Find "230,807 | 89.5% |" and "11 approve the" in the records below. Copy the lines holding them and every line between, exactly, and no others.
+ + + +
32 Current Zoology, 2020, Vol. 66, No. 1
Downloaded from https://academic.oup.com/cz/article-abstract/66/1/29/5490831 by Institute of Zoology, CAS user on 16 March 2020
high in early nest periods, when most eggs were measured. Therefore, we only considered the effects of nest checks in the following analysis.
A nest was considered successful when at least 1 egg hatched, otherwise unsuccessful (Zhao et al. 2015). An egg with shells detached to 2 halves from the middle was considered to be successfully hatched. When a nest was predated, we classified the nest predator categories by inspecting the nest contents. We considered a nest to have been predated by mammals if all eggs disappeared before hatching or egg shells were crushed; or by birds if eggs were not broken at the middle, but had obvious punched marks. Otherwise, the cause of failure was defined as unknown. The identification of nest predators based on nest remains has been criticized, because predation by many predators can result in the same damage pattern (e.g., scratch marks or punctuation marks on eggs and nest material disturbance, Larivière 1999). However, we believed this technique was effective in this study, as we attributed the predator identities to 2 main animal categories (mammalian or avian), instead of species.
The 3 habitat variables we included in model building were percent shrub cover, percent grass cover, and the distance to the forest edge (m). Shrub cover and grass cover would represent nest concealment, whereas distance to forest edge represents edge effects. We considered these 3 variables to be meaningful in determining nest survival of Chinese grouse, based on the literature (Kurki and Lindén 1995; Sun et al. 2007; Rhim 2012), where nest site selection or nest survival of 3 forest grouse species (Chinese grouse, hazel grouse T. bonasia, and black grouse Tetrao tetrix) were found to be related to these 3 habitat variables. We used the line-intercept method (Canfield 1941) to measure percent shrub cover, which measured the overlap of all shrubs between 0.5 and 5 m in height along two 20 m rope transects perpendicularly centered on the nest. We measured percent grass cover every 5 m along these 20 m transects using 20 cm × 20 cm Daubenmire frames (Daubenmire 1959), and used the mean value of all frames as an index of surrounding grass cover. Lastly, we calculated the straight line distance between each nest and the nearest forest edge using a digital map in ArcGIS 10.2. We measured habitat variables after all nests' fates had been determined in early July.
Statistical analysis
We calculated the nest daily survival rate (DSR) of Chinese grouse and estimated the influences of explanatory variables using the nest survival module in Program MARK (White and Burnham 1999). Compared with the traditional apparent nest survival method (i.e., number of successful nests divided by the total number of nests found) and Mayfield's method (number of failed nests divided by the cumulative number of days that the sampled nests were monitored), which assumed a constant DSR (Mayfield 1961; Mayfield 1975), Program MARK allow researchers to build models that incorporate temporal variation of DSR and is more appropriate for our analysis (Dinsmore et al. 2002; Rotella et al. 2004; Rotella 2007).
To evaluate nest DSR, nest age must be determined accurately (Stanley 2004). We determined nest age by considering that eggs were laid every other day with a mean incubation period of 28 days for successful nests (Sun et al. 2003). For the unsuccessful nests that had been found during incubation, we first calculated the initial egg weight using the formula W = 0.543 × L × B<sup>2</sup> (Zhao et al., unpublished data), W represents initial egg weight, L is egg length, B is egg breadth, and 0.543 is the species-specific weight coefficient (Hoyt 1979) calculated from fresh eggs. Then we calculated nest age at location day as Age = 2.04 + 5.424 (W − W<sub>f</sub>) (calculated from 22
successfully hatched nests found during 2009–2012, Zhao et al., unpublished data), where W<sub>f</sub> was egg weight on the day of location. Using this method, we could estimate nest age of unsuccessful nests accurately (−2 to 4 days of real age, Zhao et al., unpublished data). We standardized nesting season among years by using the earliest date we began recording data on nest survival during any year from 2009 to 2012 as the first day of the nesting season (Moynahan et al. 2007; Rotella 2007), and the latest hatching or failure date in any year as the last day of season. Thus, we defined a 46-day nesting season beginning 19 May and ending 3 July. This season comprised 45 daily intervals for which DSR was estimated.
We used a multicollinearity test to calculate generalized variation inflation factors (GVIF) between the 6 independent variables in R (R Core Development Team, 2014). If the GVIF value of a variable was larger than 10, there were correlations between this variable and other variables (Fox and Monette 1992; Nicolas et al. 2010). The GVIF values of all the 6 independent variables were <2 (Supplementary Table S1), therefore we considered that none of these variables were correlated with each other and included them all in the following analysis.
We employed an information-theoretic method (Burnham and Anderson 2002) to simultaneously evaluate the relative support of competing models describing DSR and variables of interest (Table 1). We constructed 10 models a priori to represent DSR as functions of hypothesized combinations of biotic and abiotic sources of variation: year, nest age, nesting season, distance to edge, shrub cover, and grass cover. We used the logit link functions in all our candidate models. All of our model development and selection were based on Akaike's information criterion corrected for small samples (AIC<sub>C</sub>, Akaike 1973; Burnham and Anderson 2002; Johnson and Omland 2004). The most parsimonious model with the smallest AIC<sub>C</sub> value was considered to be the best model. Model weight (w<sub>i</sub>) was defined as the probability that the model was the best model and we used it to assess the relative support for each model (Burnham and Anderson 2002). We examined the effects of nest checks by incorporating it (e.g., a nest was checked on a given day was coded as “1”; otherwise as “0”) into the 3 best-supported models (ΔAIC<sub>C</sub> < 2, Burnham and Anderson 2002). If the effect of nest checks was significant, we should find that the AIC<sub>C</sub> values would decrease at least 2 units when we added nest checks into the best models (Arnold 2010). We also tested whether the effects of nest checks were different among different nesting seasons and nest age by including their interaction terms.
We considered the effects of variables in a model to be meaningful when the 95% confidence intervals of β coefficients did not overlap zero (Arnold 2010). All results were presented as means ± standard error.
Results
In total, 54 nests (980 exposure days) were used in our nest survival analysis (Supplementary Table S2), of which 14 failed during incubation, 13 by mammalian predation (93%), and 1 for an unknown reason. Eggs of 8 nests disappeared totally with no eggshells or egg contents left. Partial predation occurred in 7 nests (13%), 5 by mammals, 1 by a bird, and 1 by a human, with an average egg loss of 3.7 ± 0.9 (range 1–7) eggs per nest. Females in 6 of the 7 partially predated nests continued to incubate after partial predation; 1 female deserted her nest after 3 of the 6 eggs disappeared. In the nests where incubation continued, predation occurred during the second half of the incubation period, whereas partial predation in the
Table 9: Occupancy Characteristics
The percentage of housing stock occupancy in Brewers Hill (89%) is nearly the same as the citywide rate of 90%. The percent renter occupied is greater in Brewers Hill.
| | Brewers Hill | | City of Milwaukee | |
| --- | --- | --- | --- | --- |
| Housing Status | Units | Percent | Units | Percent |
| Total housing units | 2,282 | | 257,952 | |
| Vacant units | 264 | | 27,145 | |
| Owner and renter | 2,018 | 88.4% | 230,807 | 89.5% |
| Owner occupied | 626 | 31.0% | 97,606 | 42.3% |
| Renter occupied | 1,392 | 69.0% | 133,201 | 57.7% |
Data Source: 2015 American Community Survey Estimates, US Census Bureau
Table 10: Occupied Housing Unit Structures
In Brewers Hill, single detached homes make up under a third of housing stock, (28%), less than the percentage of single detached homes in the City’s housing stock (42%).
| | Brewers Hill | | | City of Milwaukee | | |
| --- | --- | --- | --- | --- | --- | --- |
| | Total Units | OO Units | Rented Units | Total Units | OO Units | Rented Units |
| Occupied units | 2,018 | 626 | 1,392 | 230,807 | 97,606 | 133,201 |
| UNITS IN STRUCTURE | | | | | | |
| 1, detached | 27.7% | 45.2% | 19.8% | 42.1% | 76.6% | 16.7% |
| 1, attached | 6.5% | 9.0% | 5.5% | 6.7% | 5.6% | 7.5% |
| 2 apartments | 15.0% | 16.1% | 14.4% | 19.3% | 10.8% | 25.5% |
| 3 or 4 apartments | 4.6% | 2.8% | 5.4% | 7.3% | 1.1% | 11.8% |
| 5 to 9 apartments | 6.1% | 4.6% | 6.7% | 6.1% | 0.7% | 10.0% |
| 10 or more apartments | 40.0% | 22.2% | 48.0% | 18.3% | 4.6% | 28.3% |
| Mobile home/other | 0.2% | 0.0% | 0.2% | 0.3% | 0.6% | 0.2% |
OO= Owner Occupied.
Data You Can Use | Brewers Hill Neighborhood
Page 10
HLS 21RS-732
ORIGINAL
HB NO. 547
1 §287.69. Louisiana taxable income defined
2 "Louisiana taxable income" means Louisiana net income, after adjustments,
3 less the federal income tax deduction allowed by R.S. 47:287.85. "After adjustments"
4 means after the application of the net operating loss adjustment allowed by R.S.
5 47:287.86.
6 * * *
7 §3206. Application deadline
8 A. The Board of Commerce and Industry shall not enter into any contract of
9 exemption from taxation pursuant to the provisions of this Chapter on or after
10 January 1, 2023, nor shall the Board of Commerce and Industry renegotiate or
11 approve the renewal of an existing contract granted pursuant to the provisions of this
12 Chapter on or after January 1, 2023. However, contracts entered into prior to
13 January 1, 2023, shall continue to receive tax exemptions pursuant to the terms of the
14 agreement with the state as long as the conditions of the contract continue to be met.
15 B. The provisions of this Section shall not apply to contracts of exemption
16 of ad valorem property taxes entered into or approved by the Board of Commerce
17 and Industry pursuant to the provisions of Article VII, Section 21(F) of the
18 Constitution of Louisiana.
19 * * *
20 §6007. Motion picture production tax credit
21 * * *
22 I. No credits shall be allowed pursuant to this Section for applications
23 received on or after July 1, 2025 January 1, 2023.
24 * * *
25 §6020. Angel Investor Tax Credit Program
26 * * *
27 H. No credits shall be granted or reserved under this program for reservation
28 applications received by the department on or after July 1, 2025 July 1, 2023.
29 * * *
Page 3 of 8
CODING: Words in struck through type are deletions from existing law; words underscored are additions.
+ + + +
● Response to the exercise:
| Owner and renter | 2,018 | 88.4% | 230,807 | 89.5% |
| Owner occupied | 626 | 31.0% | 97,606 | 42.3% |
| Renter occupied | 1,392 | 69.0% | 133,201 | 57.7% |
Data Source: 2015 American Community Survey Estimates, US Census Bureau
Table 10: Occupied Housing Unit Structures
In Brewers Hill, single detached homes make up under a third of housing stock, (28%), less than the percentage of single detached homes in the City’s housing stock (42%).
| | Brewers Hill | | | City of Milwaukee | | |
| --- | --- | --- | --- | --- | --- | --- |
| | Total Units | OO Units | Rented Units | Total Units | OO Units | Rented Units |
| Occupied units | 2,018 | 626 | 1,392 | 230,807 | 97,606 | 133,201 |
| UNITS IN STRUCTURE | | | | | | |
| 1, detached | 27.7% | 45.2% | 19.8% | 42.1% | 76.6% | 16.7% |
| 1, attached | 6.5% | 9.0% | 5.5% | 6.7% | 5.6% | 7.5% |
| 2 apartments | 15.0% | 16.1% | 14.4% | 19.3% | 10.8% | 25.5% |
| 3 or 4 apartments | 4.6% | 2.8% | 5.4% | 7.3% | 1.1% | 11.8% |
| 5 to 9 apartments | 6.1% | 4.6% | 6.7% | 6.1% | 0.7% | 10.0% |
| 10 or more apartments | 40.0% | 22.2% | 48.0% | 18.3% | 4.6% | 28.3% |
| Mobile home/other | 0.2% | 0.0% | 0.2% | 0.3% | 0.6% | 0.2% |
OO= Owner Occupied.
Data You Can Use | Brewers Hill Neighborhood
Page 10
HLS 21RS-732
ORIGINAL
HB NO. 547
1 §287.69. Louisiana taxable income defined
2 "Louisiana taxable income" means Louisiana net income, after adjustments,
3 less the federal income tax deduction allowed by R.S. 47:287.85. "After adjustments"
4 means after the application of the net operating loss adjustment allowed by R.S.
5 47:287.86.
6 * * *
7 §3206. Application deadline
8 A. The Board of Commerce and Industry shall not enter into any contract of
9 exemption from taxation pursuant to the provisions of this Chapter on or after
10 January 1, 2023, nor shall the Board of Commerce and Industry renegotiate or
11 approve the renewal of an existing contract granted pursuant to the provisions of this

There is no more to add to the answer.